Terms: Aut | Units: 4-5 | UG Reqs: WAY-SI, WAY-ED
Instructors: Hammann, A. (PI)

AFRICAAM 252C: The Old South: Culture, Society, and Slavery (CSRE 252C, HISTORY 252C)

This course explores the political, social, and cultural history of the antebellum American South, with an emphasis on the history of African-American slavery. Topics include race and race making, slave community and resistance, gender and reproduction, class and immigration, commodity capitalism, technology, disease and climate, indigenous Southerners, white southern honor culture, the Civil War, and the region's place in national mythmaking and memory.
Last offered: Spring 2021 | UG Reqs: WAY-ED, WAY-SI

AFRICAAM 253: Caring Labor in the United States (FEMGEN 253L, HISTORY 253L)

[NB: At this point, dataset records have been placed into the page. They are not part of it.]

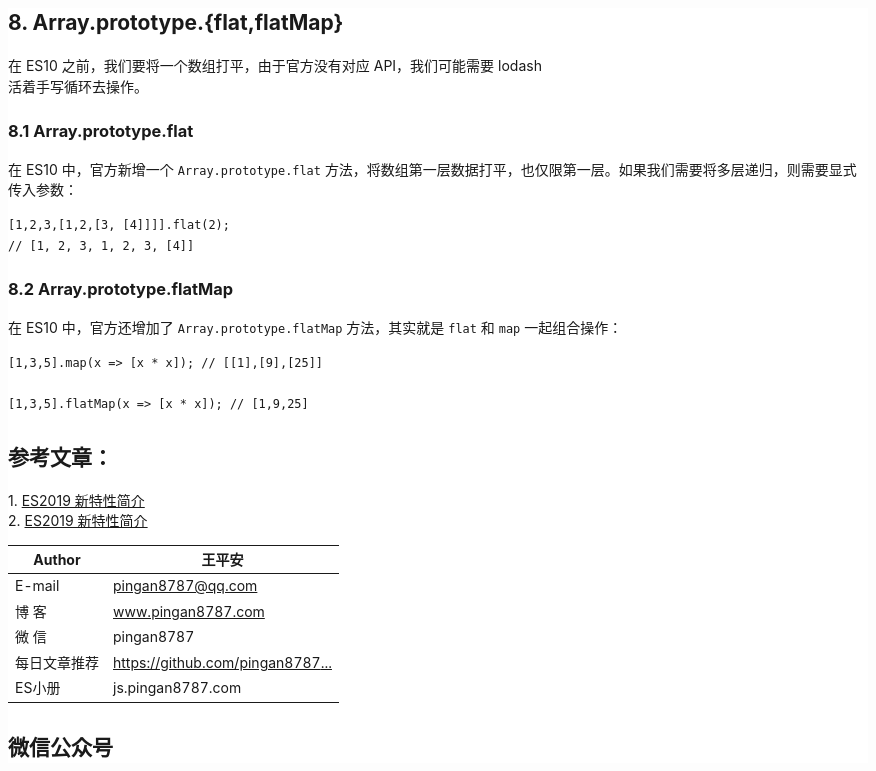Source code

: 
##  8\. Array.prototype.{flat,flatMap}

在 ES10 之前，我们要将一个数组打平，由于官方没有对应 API，我们可能需要 lodash  
活着手写循环去操作。

###  8.1 Array.prototype.flat

在 ES10 中，官方新增一个 ` Array.prototype.flat `
方法，将数组第一层数据打平，也仅限第一层。如果我们需要将多层递归，则需要显式传入参数：

    
    
    [1,2,3,[1,2,[3, [4]]]].flat(2);
    // [1, 2, 3, 1, 2, 3, [4]]

###  8.2 Array.prototype.flatMap

在 ES10 中，官方还增加了 ` Array.prototype.flatMap ` 方法，其实就是 ` flat ` 和 ` map ` 一起组合操作：

    
    
    [1,3,5].map(x => [x * x]); // [[1],[9],[25]]
    
    [1,3,5].flatMap(x => [x * x]); // [1,9,25]

##  参考文章：

1\. [ ES2019 新特性简介 ]()  
2\. [ ES2019 新特性简介 ]()

Author  |  王平安   
---|---  
E-mail  |  pingan8787@qq.com   
博 客  |  www.pingan8787.com   
微 信  |  pingan8787   
每日文章推荐  |  [ https://github.com/pingan8787... ]()  
ES小册  |  js.pingan8787.com   
  
##  微信公众号

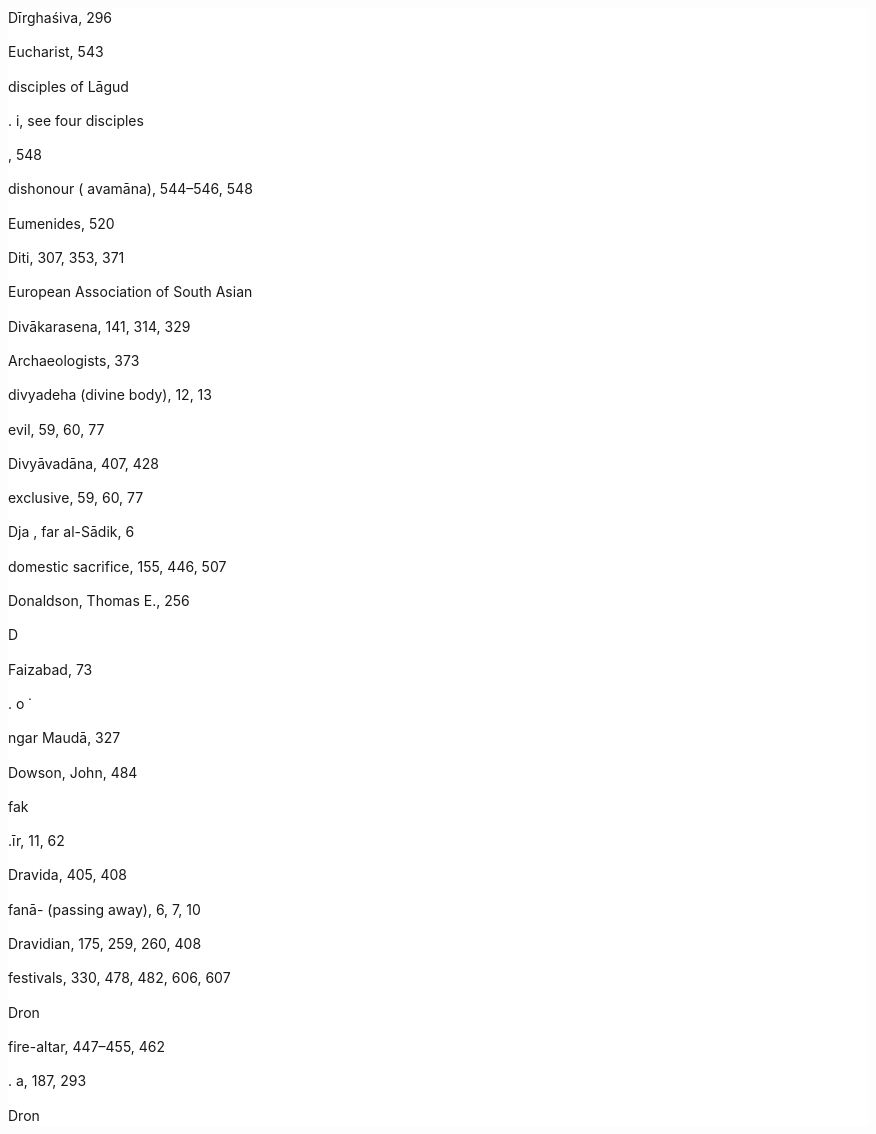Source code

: Dīrghaśiva, 296

Eucharist, 543

disciples of Lāgud

. i, see  four disciples

, 548

dishonour \( avamāna\), 544–546, 548

Eumenides, 520

Diti, 307, 353, 371

European Association of South Asian

Divākarasena, 141, 314, 329

Archaeologists, 373

divyadeha \(divine body\), 12, 13

evil, 59, 60, 77

Divyāvadāna, 407, 428

exclusive, 59, 60, 77

Dja ,  far al-Sādik, 6

domestic sacrifice, 155, 446, 507

Donaldson, Thomas E., 256

D

Faizabad, 73

. o ˙

ngar Maudā, 327

Dowson, John, 484

fak

.īr, 11, 62

Dravida, 405, 408

fanā- \(passing away\), 6, 7, 10

Dravidian, 175, 259, 260, 408

festivals, 330, 478, 482, 606, 607

Dron

fire-altar, 447–455, 462

. a, 187, 293

Dron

Who cares for America's children, elderly, and infirm? How is the structure of these labor forces influenced by ideologies of race, gender, and class? Beginning with theories of reproductive and caring labor, we examine the history of coerced and enslaved care and then caring as free labor. We will look at housework, child care, nursing, and elder care, among others, and will also examine how activists, policy makers, and workers have imagined new ways of performing and valuing care.